* Task requirements: Can you convert the lines of every record below into a single numbered list, skipping any blank lines?

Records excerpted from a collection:
BEGIN

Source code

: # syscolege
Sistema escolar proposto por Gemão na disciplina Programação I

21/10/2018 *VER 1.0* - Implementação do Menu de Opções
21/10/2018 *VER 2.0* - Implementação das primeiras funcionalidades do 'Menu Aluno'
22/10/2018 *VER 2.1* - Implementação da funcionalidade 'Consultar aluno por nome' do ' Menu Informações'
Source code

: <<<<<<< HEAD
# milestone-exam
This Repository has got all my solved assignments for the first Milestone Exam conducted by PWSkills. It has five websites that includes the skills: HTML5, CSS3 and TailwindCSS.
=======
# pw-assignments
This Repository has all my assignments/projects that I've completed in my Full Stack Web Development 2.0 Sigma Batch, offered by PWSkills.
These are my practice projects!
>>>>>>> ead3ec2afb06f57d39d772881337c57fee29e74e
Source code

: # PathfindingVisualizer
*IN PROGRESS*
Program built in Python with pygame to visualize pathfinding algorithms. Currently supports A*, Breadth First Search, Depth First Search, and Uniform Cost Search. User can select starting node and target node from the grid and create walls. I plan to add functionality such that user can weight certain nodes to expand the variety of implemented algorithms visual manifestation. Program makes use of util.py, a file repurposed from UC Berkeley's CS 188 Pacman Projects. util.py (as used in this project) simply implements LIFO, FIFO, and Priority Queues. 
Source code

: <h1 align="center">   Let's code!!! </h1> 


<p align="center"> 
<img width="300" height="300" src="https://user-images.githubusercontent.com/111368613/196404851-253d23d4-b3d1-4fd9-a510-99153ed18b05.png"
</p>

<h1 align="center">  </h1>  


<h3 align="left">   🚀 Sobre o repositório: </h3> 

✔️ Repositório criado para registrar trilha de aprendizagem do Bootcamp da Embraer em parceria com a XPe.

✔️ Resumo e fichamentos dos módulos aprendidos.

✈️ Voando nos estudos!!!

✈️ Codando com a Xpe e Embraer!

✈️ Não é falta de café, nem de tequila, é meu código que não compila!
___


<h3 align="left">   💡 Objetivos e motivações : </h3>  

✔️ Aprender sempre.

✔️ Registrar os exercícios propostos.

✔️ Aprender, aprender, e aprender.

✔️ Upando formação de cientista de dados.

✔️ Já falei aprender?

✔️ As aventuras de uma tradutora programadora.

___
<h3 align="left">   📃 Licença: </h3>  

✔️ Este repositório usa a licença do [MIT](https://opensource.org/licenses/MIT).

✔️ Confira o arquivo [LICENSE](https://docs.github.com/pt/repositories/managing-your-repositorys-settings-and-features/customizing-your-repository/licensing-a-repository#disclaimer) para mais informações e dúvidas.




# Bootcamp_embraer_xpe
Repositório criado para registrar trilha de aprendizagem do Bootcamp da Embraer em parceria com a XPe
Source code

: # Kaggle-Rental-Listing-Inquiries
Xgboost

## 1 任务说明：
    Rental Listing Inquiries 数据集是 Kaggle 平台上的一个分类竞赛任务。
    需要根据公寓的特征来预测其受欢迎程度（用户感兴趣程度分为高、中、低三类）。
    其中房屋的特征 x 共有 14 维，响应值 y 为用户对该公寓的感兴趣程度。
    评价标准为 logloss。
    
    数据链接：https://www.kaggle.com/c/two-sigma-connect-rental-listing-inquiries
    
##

END

* Answer to the problem:
1. Source code
2. : # syscolege
3. Sistema escolar proposto por Gemão na disciplina Programação I
4. 21/10/2018 *VER 1.0* - Implementação do Menu de Opções
5. 21/10/2018 *VER 2.0* - Implementação das primeiras funcionalidades do 'Menu Aluno'
6. 22/10/2018 *VER 2.1* - Implementação da funcionalidade 'Consultar aluno por nome' do ' Menu Informações'
7. Source code
8. : <<<<<<< HEAD
9. # milestone-exam
10. This Repository has got all my solved assignments for the first Milestone Exam conducted by PWSkills. It has five websites that includes the skills: HTML5, CSS3 and TailwindCSS.
11. =======
12. # pw-assignments
13. This Repository has all my assignments/projects that I've completed in my Full Stack Web Development 2.0 Sigma Batch, offered by PWSkills.
14. These are my practice projects!
15. >>>>>>> ead3ec2afb06f57d39d772881337c57fee29e74e
16. Source code
17. : # PathfindingVisualizer
18. *IN PROGRESS*
19. Program built in Python with pygame to visualize pathfinding algorithms. Currently supports A*, Breadth First Search, Depth First Search, and Uniform Cost Search. User can select starting node and target node from the grid and create walls. I plan to add functionality such that user can weight certain nodes to expand the variety of implemented algorithms visual manifestation. Program makes use of util.py, a file repurposed from UC Berkeley's CS 188 Pacman Projects. util.py (as used in this project) simply implements LIFO, FIFO, and Priority Queues. 
20. Source code
21. : <h1 align="center">   Let's code!!! </h1> 
22. <p align="center"> 
23. <img width="300" height="300" src="https://user-images.githubusercontent.com/111368613/196404851-253d23d4-b3d1-4fd9-a510-99153ed18b05.png"
24. </p>
25. <h1 align="center">  </h1>  
26. <h3 align="left">   🚀 Sobre o repositório: </h3> 
27. ✔️ Repositório criado para registrar trilha de aprendizagem do Bootcamp da Embraer em parceria com a XPe.
28. ✔️ Resumo e fichamentos dos módulos aprendidos.
29. ✈️ Voando nos estudos!!!
30. ✈️ Codando com a Xpe e Embraer!
31. ✈️ Não é falta de café, nem de tequila, é meu código que não compila!
32. ___
33. <h3 align="left">   💡 Objetivos e motivações : </h3>  
34. ✔️ Aprender sempre.
35. ✔️ Registrar os exercícios propostos.
36. ✔️ Aprender, aprender, e aprender.
37. ✔️ Upando formação de cientista de dados.
38. ✔️ Já falei aprender?
39. ✔️ As aventuras de uma tradutora programadora.
40. ___
41. <h3 align="left">   📃 Licença: </h3>  
42. ✔️ Este repositório usa a licença do [MIT](https://opensource.org/licenses/MIT).
43. ✔️ Confira o arquivo [LICENSE](https://docs.github.com/pt/repositories/managing-your-repositorys-settings-and-features/customizing-your-repository/licensing-a-repository#disclaimer) para mais informações e dúvidas.
44. # Bootcamp_embraer_xpe
45. Repositório criado para registrar trilha de aprendizagem do Bootcamp da Embraer em parceria com a XPe
46. Source code
47. : # Kaggle-Rental-Listing-Inquiries
48. Xgboost
49. ## 1 任务说明：
50.     Rental Listing Inquiries 数据集是 Kaggle 平台上的一个分类竞赛任务。
51.     需要根据公寓的特征来预测其受欢迎程度（用户感兴趣程度分为高、中、低三类）。
52.     其中房屋的特征 x 共有 14 维，响应值 y 为用户对该公寓的感兴趣程度。
53.     评价标准为 logloss。
54.     数据链接：https://www.kaggle.com/c/two-sigma-connect-rental-listing-inquiries
55. ##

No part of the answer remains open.